No way could I have ridden that one.
Not really sure what a fernder is anyways....🤒

https://www.ebay.com/itm/195492134493?campid=5335809022


----------



## Krakatoa (Jan 2, 2023)

Ohhhh you got me I can't unsee that!


----------



## Freqman1 (Jan 3, 2023)

About lost breakfast-please don't do that to me again Bob!


----------



## Coyote (Jan 3, 2023)

Rumor has it that Liberace used to ride that onto the stage in 1970!

That user should change his handle to "Cycles & Nightmares".


----------



## phantom (Jan 3, 2023)

Don't know how much he is actually selling but has about $140K of inventory on just page one. Anyone, no matter how much they are selling, that has 30 negatives in 12 months is trouble.


----------



## cyclingday (Jan 3, 2023)

I bet you couldn’t build that bike, for $9,500
But the more pertinent question is, 
Why would you want to? 🤣
Just kidding!
I’m sure to some folks, all that twisted glitter is the sh’+.
Different strokes for different folks I guess.
The guy did a nice job.
I’ll give him that.
Pimp my Ride!


----------



## 49autocycledeluxe (Jan 3, 2023)

we see a lot of that nonsense here in California. I don't know about the rest of the country.


----------



## Sped Man (Jan 3, 2023)

A fernder is what you put on a kar.


----------



## Frank and Pam Skid Kings (Jan 3, 2023)

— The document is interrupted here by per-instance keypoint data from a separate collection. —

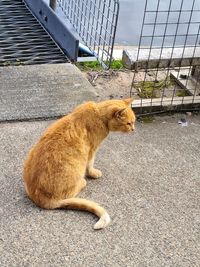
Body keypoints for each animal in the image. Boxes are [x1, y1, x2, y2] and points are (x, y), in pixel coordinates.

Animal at [23, 98, 136, 230]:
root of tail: (40, 198)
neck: (99, 113)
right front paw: (93, 173)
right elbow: (90, 164)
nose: (133, 129)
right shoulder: (92, 150)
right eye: (129, 123)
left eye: (133, 122)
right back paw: (82, 182)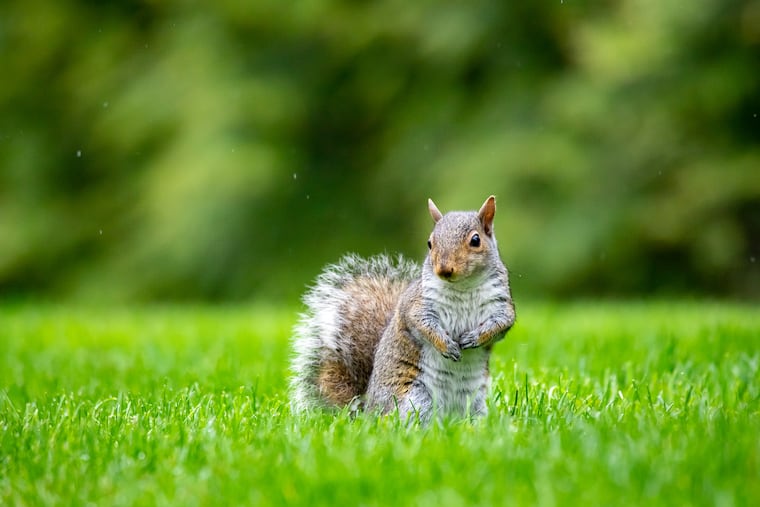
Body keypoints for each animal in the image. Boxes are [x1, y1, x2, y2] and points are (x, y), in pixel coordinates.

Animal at [289, 196, 516, 423]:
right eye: (430, 243)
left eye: (475, 240)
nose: (444, 269)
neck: (463, 286)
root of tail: (367, 411)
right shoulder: (417, 305)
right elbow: (422, 325)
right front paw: (446, 346)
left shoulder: (501, 304)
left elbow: (501, 325)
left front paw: (474, 338)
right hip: (415, 398)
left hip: (475, 403)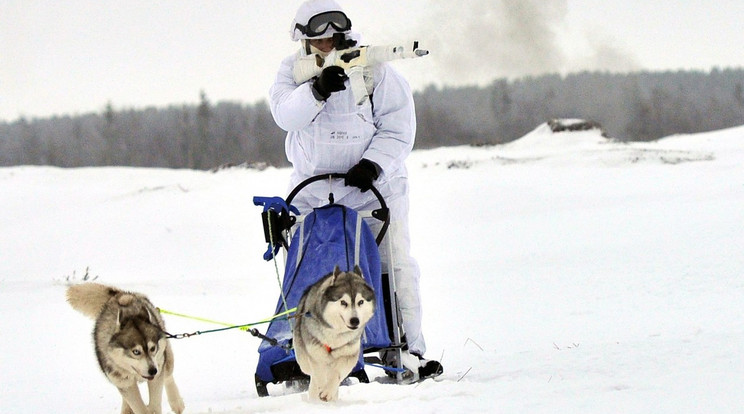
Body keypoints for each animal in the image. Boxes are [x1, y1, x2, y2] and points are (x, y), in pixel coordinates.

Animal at [67, 284, 185, 412]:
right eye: (136, 351)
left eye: (153, 348)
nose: (153, 370)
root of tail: (121, 295)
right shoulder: (125, 383)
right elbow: (139, 407)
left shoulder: (157, 375)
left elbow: (154, 405)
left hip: (165, 359)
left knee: (168, 377)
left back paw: (177, 403)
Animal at [292, 266, 374, 402]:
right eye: (343, 302)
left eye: (361, 302)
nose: (355, 320)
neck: (335, 335)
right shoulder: (316, 354)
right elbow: (319, 376)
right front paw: (321, 390)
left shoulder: (348, 355)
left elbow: (336, 374)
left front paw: (328, 392)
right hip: (303, 360)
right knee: (314, 376)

Is that a CWC cathedral stem ?


----------



## dasberger (Jan 3, 2023)

Something about that seat rubs me the wrong way...


----------



## Grey Ghost (Jan 4, 2023)

Preparation H comes to mind


----------



## mr.cycleplane (Jan 7, 2023)

Awwww...what a shame and the bike is 'so you'.....don't worry there will always be more for sale!


----------



## coasterbrakejunkie1969 (Jan 7, 2023)

All that custom work for a girls bike, what a waste. Well it was all ways a waste but even more so on a girls bike.


----------



## charnleybob (Jan 7, 2023)

bobcycles said:


> SOOO close to hitting the buy it now but thankfully the seller was honest and mentioned
> that it had a twisted gold wheel and front _fernder_.
> No way could I have ridden that one.
> Not really sure what a fernder is anyways....🤒
> ...







Bob, you are too tall to ride that bike.
That's a "hidden, not ridden!"


----------



## Rusty McNickel (Jan 7, 2023)

First there was the cheese grater rack, now there's the meat grater seat....


----------



## Nashman (Jan 7, 2023)

Brings a song to mind.






						corey hart sunglasses at night video - Bing video
					






					www.bing.com


----------